Below is a listing with pictures in it. Copy it exactly without them.
━━━━━ Exercise inputs
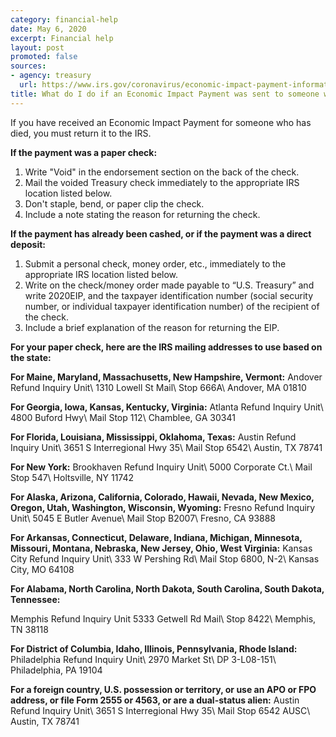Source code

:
 ```yaml
---
category: financial-help
date: May 6, 2020
excerpt: Financial help
layout: post
promoted: false
sources:
- agency: treasury
  url: https://www.irs.gov/coronavirus/economic-impact-payment-information-center
title: What do I do if an Economic Impact Payment was sent to someone who has died?
---
```


If you have received an Economic Impact Payment for someone who has died, you must return it to the IRS.

**If the payment was a paper check:**
1. Write "Void" in the endorsement section on the back of the check.
1. Mail the voided Treasury check immediately to the appropriate IRS location listed below.
1. Don't staple, bend, or paper clip the check.
1. Include a note stating the reason for returning the check.

**If the payment has already been cashed, or if the payment was a direct deposit:**
1. Submit a personal check, money order, etc., immediately to the appropriate IRS location listed below.
1. Write on the check/money order made payable to “U.S. Treasury” and write 2020EIP, and the taxpayer identification number (social security number, or individual taxpayer identification number) of the recipient of the check.
1. Include a brief explanation of the reason for returning the EIP.

**For your paper check, here are the IRS mailing addresses to use based on the state:**

**For Maine, Maryland, Massachusetts, New Hampshire, Vermont:**
Andover Refund Inquiry Unit\\
1310 Lowell St Mail\\
Stop 666A\\
Andover, MA 01810

**For Georgia, Iowa, Kansas, Kentucky, Virginia:**
Atlanta Refund Inquiry Unit\\
4800 Buford Hwy\\
Mail Stop 112\\
Chamblee, GA 30341

**For Florida, Louisiana, Mississippi, Oklahoma, Texas:**
Austin Refund Inquiry Unit\\
3651 S Interregional Hwy 35\\
Mail Stop 6542\\
Austin, TX 78741

**For New York:**
Brookhaven Refund Inquiry Unit\\
5000 Corporate Ct.\\
Mail Stop 547\\
Holtsville, NY 11742

**For Alaska, Arizona, California, Colorado, Hawaii, Nevada, New Mexico, Oregon, Utah, Washington, Wisconsin, Wyoming:**
Fresno Refund Inquiry Unit\\
5045 E Butler Avenue\\
Mail Stop B2007\\
Fresno, CA 93888

**For Arkansas, Connecticut, Delaware, Indiana, Michigan, Minnesota, Missouri, Montana, Nebraska, New Jersey, Ohio, West Virginia:**
Kansas City Refund Inquiry Unit\\
333 W Pershing Rd\\
Mail Stop 6800, N-2\\
Kansas City, MO 64108

**For Alabama, North Carolina, North Dakota, South Carolina, South Dakota, Tennessee:**

Memphis Refund Inquiry Unit
5333 Getwell Rd Mail\\
Stop 8422\\
Memphis, TN 38118

**For District of Columbia, Idaho, Illinois, Pennsylvania, Rhode Island:**
Philadelphia Refund Inquiry Unit\\
2970 Market St\\
DP 3-L08-151\\
Philadelphia, PA 19104

**For a foreign country, U.S. possession or territory, or use an APO or FPO address, or file Form 2555 or 4563, or are a dual-status alien:**
Austin Refund Inquiry Unit\\
3651 S Interregional Hwy 35\\
Mail Stop 6542 AUSC\\
Austin, TX 78741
━━━━━━━━━━
Solution for this task -
Source code

:
 ```yaml
---
category: financial-help
date: May 6, 2020
excerpt: Financial help
layout: post
promoted: false
sources:
- agency: treasury
  url: https://www.irs.gov/coronavirus/economic-impact-payment-information-center
title: What do I do if an Economic Impact Payment was sent to someone who has died?
---
```


If you have received an Economic Impact Payment for someone who has died, you must return it to the IRS.

**If the payment was a paper check:**
1. Write "Void" in the endorsement section on the back of the check.
1. Mail the voided Treasury check immediately to the appropriate IRS location listed below.
1. Don't staple, bend, or paper clip the check.
1. Include a note stating the reason for returning the check.

**If the payment has already been cashed, or if the payment was a direct deposit:**
1. Submit a personal check, money order, etc., immediately to the appropriate IRS location listed below.
1. Write on the check/money order made payable to “U.S. Treasury” and write 2020EIP, and the taxpayer identification number (social security number, or individual taxpayer identification number) of the recipient of the check.
1. Include a brief explanation of the reason for returning the EIP.

**For your paper check, here are the IRS mailing addresses to use based on the state:**

**For Maine, Maryland, Massachusetts, New Hampshire, Vermont:**
Andover Refund Inquiry Unit\\
1310 Lowell St Mail\\
Stop 666A\\
Andover, MA 01810

**For Georgia, Iowa, Kansas, Kentucky, Virginia:**
Atlanta Refund Inquiry Unit\\
4800 Buford Hwy\\
Mail Stop 112\\
Chamblee, GA 30341

**For Florida, Louisiana, Mississippi, Oklahoma, Texas:**
Austin Refund Inquiry Unit\\
3651 S Interregional Hwy 35\\
Mail Stop 6542\\
Austin, TX 78741

**For New York:**
Brookhaven Refund Inquiry Unit\\
5000 Corporate Ct.\\
Mail Stop 547\\
Holtsville, NY 11742

**For Alaska, Arizona, California, Colorado, Hawaii, Nevada, New Mexico, Oregon, Utah, Washington, Wisconsin, Wyoming:**
Fresno Refund Inquiry Unit\\
5045 E Butler Avenue\\
Mail Stop B2007\\
Fresno, CA 93888

**For Arkansas, Connecticut, Delaware, Indiana, Michigan, Minnesota, Missouri, Montana, Nebraska, New Jersey, Ohio, West Virginia:**
Kansas City Refund Inquiry Unit\\
333 W Pershing Rd\\
Mail Stop 6800, N-2\\
Kansas City, MO 64108

**For Alabama, North Carolina, North Dakota, South Carolina, South Dakota, Tennessee:**

Memphis Refund Inquiry Unit
5333 Getwell Rd Mail\\
Stop 8422\\
Memphis, TN 38118

**For District of Columbia, Idaho, Illinois, Pennsylvania, Rhode Island:**
Philadelphia Refund Inquiry Unit\\
2970 Market St\\
DP 3-L08-151\\
Philadelphia, PA 19104

**For a foreign country, U.S. possession or territory, or use an APO or FPO address, or file Form 2555 or 4563, or are a dual-status alien:**
Austin Refund Inquiry Unit\\
3651 S Interregional Hwy 35\\
Mail Stop 6542 AUSC\\
Austin, TX 78741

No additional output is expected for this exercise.